Vodafone results show Europe stabilizing

Long downturn in its home region may be coming to an end, but growth all comes from emerging markets

By Caroline Gabriel

Vodafone's quarterly results showed a familiar pattern, with emerging market growth somewhat offsetting European slowdown, but there are also signs that the long stagnation in its home region may be ending.

The first half of 2014 may mark "the low point of its European trends", Macquarie Research analyst Guy Peddy told Bloomberg. Performance there has stabilized, though Vodafone is still having to pour large sums into its networks to shine in a region which is both recession-struck and hugely competitive. "The company is playing network catch-up and investing heavily," said Peddy.
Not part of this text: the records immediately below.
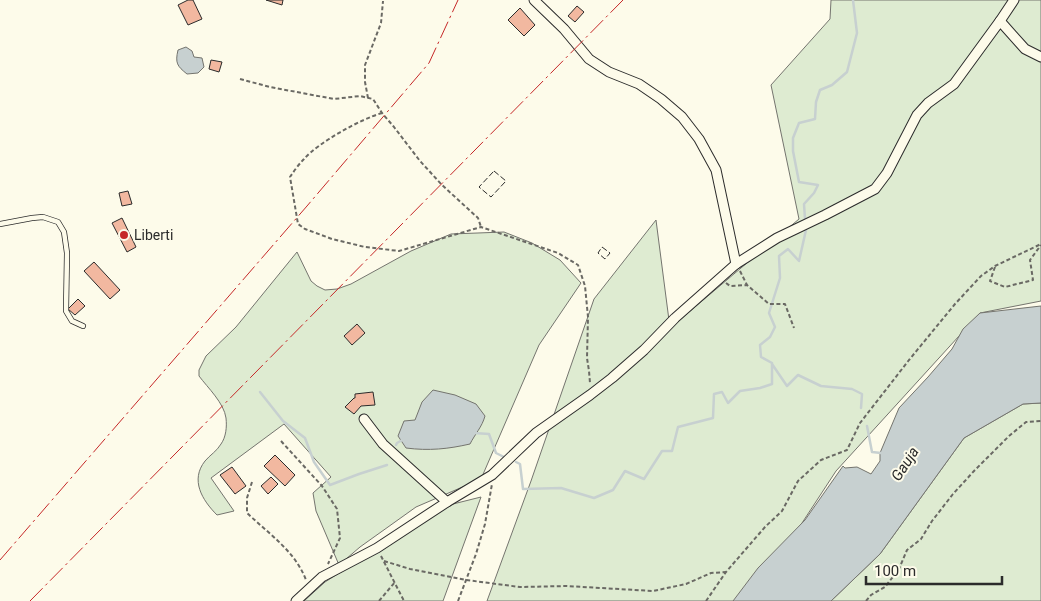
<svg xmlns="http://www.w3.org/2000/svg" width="1041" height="601" font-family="Roboto,sans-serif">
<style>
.green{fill:#deebd1;stroke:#74746e}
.water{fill:#c7d0d0;stroke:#74746e}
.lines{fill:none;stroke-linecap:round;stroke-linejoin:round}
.stream{stroke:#c7d0d0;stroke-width:2.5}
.building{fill:#f2b8a0;stroke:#2b2b2b}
.lane-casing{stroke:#2b2b2b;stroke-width:6}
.street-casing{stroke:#2b2b2b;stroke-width:11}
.path{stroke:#6a6964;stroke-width:2;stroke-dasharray:4 2.5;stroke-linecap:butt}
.lane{stroke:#fdfbea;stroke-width:4.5}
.street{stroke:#fdfbea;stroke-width:9}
.fence{stroke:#2b2b2b;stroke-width:1;stroke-dasharray:6 2.5;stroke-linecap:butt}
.power{stroke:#c62828;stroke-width:1;stroke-dasharray:18 4 2.5 4;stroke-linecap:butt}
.poi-dot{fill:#c62828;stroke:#fdfbea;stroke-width:2}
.labels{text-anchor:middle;stroke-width:4;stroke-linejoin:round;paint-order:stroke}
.poi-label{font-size:14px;fill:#2b2b2b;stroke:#fdfbea;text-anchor:start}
.water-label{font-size:15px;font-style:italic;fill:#2b2b2b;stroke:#fdfbea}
</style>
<rect width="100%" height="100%" fill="#fdfbea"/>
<g class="green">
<path d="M831 0H1041V301L980 313 836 471 751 601H487L531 481 594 299 656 220 670 328 799 219 771 85 830 19Z"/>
<path d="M504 232 532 243 560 260 581 283 539 345 481 479 416 507 360 547 339 565 316 511 313 493 331 477 284 424 211 478 234 511 217 515C202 500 190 480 205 461 210 455 217 451 221 444 226 437 227 427 226 418 224 403 208 388 199 376V370L206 356 236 327 297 252 311 281 317 286 325 290 337 289 351 284 411 251 451 234Z"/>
<path d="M1041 403V601H831L880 554 964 438 1023 404Z"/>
<path d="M481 497 443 601H304L325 582 445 506Z"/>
</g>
<g class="water">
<path d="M186 47 192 51 194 57 202 58 204 67 198 73 187 74C177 66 175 63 178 50Z"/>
<path d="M1041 306V403L1023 404 964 438 880 554 831 601H733L758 568 805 520 843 466 845 468 857 467 871 474 880 461V453L899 408 928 377 952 349 963 329 980 313Z"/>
<path d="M433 390 455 395 476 404 485 416C482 427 475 434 470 444 448 449 429 451 406 448L398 436 404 421 415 420 422 402Z"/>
</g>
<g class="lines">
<g class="stream">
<path d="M805 219 804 204 814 193 818 185 799 182 793 151V138L799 123 815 119 816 102 820 90 832 85 847 72 857 33 853 0"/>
<path d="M772 363 761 357 760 345 770 337 775 327 769 313 780 278 779 256 788 249 799 261 806 230"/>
<path d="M260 392 283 421 305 438 314 462 330 485 359 474 387 465"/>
<path d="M867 426 872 452 881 453"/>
<path d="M474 433 489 434 496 453 506 458"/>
<path d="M396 445 397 443 404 439"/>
<path d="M516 462 520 464 523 489 561 488 594 498 613 490 625 471 644 479 662 451H672L678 427 713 418 714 394 722 392 728 403 740 391 760 388 772 384V364L787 386 798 375 821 386 852 389 862 394 861 408"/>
</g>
</g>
<g class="building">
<path d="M188 0H193L202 19 188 25 178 5Z"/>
<path d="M266 0H283L282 5Z"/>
<path d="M577 6 584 12 575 22 568 16Z"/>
<path d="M520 8 535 25 524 36 508 20Z"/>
<path d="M211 60 222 62 219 72 209 69Z"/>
<path d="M128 191 132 204 122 206 119 193Z"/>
<path d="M122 218 136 247 127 252 112 223Z"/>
<path d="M94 262 120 290 110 299 84 271Z"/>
<path d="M78 299 85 306 75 315 68 309Z"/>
<path d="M357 324 365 333 352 345 344 336Z"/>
<path d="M373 392 375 405 361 406 354 414 345 407 354 398H355V394Z"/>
<path d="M275 455 295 475 285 486 264 466Z"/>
<path d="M232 467 246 486 235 494 220 475Z"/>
<path d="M271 477 278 484 268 494 261 486Z"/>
</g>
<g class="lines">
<defs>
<path id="lane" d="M0 224 32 218 43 217 58 222 64 232 67 253 66 311 72 321 83 326"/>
<g id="street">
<path d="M534 0 564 29 589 59 609 72 639 84 661 99 682 117 699 139 716 170 736 264"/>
<path d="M1000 21 1014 0"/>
<path d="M364 419 383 444 447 502"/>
<path d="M296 601 322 577 377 548 447 502 492 475 536 433 590 395 612 378 644 350 675 318 736 264 777 238 825 215 875 189 887 173 917 115 928 103 954 84 1000 21 1025 49 1041 57"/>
</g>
</defs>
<use href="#lane" class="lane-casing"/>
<use href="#street" class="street-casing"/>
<g class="path">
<path d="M240 79 270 87 334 99 360 96 373 99 382 113 394 127 420 161 442 185 478 218 481 227"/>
<path d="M368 98 365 82V65L381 23 383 1"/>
<path d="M382 113C361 119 319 142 304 159 299 164 294 171 290 177L298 224 305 229 332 239 365 247 399 251 481 227 558 253 578 265 585 286 588 317 587 358 589 371 590 383"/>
<path d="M995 267 990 281 1005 287 1033 280 1030 260 1041 245"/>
<path d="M740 271 747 285"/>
<path d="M726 283 730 286 747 285 769 304H785L794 328"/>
<path d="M281 441 322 486 337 509 340 538 328 564"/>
<path d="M252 482 247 498V513C269 534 295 551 306 580"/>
<path d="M381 556 404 601"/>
<path d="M384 561 410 569 466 580 520 587 567 586 653 591 686 584 711 573 726 572"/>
<path d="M379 601 395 582"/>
<path d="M458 601 476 554 485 524 492 484"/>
<path d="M706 601 726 572 765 527 782 511 798 481 821 460 847 450 860 423 909 360 955 304 981 276 995 266 1041 244"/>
<path d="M866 601 871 595 885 587 899 569 907 550 921 539 932 521 953 494 974 471 1009 436 1026 422 1041 421"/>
</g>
<use href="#lane" class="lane"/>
<use href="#street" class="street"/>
<g class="fence">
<path d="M494 171 506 181 491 197 479 187Z"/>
<path d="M602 247 610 253 605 259 598 253Z"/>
</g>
<g class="power">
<path d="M0 560 307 206 429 63 458 0"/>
<path d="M30 601 623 0"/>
</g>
</g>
<circle class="poi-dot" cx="124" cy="235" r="5"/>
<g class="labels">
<g class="poi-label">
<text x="134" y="240">Liberti</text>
</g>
<g class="water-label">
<text transform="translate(905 464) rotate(-57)" y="5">Gauja</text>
</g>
</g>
<path d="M866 576v8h136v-8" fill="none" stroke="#2b2b2b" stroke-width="2.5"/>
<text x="874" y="576" font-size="15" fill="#2b2b2b" stroke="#fdfbea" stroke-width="4" paint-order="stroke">100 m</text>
</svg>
Vodafone will invest £19bn ($32bn) on its network improvements over the next two years.

The UK-based giant pleased the City of London with a smaller than expected decline in revenue in its first fiscal quarter, mainly driven by burgeoning mobile usage in India and parts of Africa. Overall, service revenue was down 4.2% year-on-year to £9.4bn, slightly better than the 4.4% drop predicted by analysts. Total revenue was down 4.4% to £10.2bn, excluding acquisitions and currency fluctuations.

In Europe, which brings in about 65% of service revenue, the operator said there was "evidence of commercial improvement" in Germany, Italy and the UK, although all three suffered declines in revenue. Overall, European service revenues were down 7.9% year-on-year, with Italy recording a 16.1% fall.

Germany, the biggest market by revenue for Vodafone, is starting to recover from last year's network quality problems, but Spain is still showing few signs of turnaround as prolonged economic downturn drives customers towards cheaper devices and plans. Vodafone recently announced the acquisition of local fixed line provider Ono, as part of its region-wide strategy to invest in wireline infrastructure and create a quad play to rival that of cableco Liberty Global.

"Our performance is beginning to stabilize quarter-on-quarter in several of our European markets, with customer appetite for 4G services clearly growing," said CEO Vittorio Colao in his statement, sending the stock up 2.1% to 202p (though it has lost 33% so far this year, before the results).

The operator's Africa, Middle East and Asia business group saw a 4.7% rise in service revenues and the largest market in this division, India, enjoyed the best performance, with the shift to 3G spurring a 10.3% revenue improvement.

The African regional operator Vodacom, in which Vodafone holds a 65% stake, said revenues were up 4.3%, driven by a 23% increase in data income, especially in Tanzania, Mozambique and Lesotho.

Vodafone had warned in May that profits would be hit during the full fiscal year, which ends in March 2015, by the huge Project Spring infrastructure upgrade plan as well as European price wars. It has forecast that EBITDA will fall to a range of £11.4bn to £11.9bn, down from £12.8bn last year.

In the face of Vodafone's acquisition spree - which is reminiscent of its glory days under Chris Gent and includes the major Kabel Deutschland purchase - credit ratings agency Moody's recently stripped the firm of its A3 status, reducing it to Baa1, the third lowest grade. Moody's commented in a statement: "The renewed investment focus from Project Spring could turn out to be a powerful competitive advantage for Vodafone, but the company will have to demonstrate that it is able to regain pricing power from this network differentiation strategy."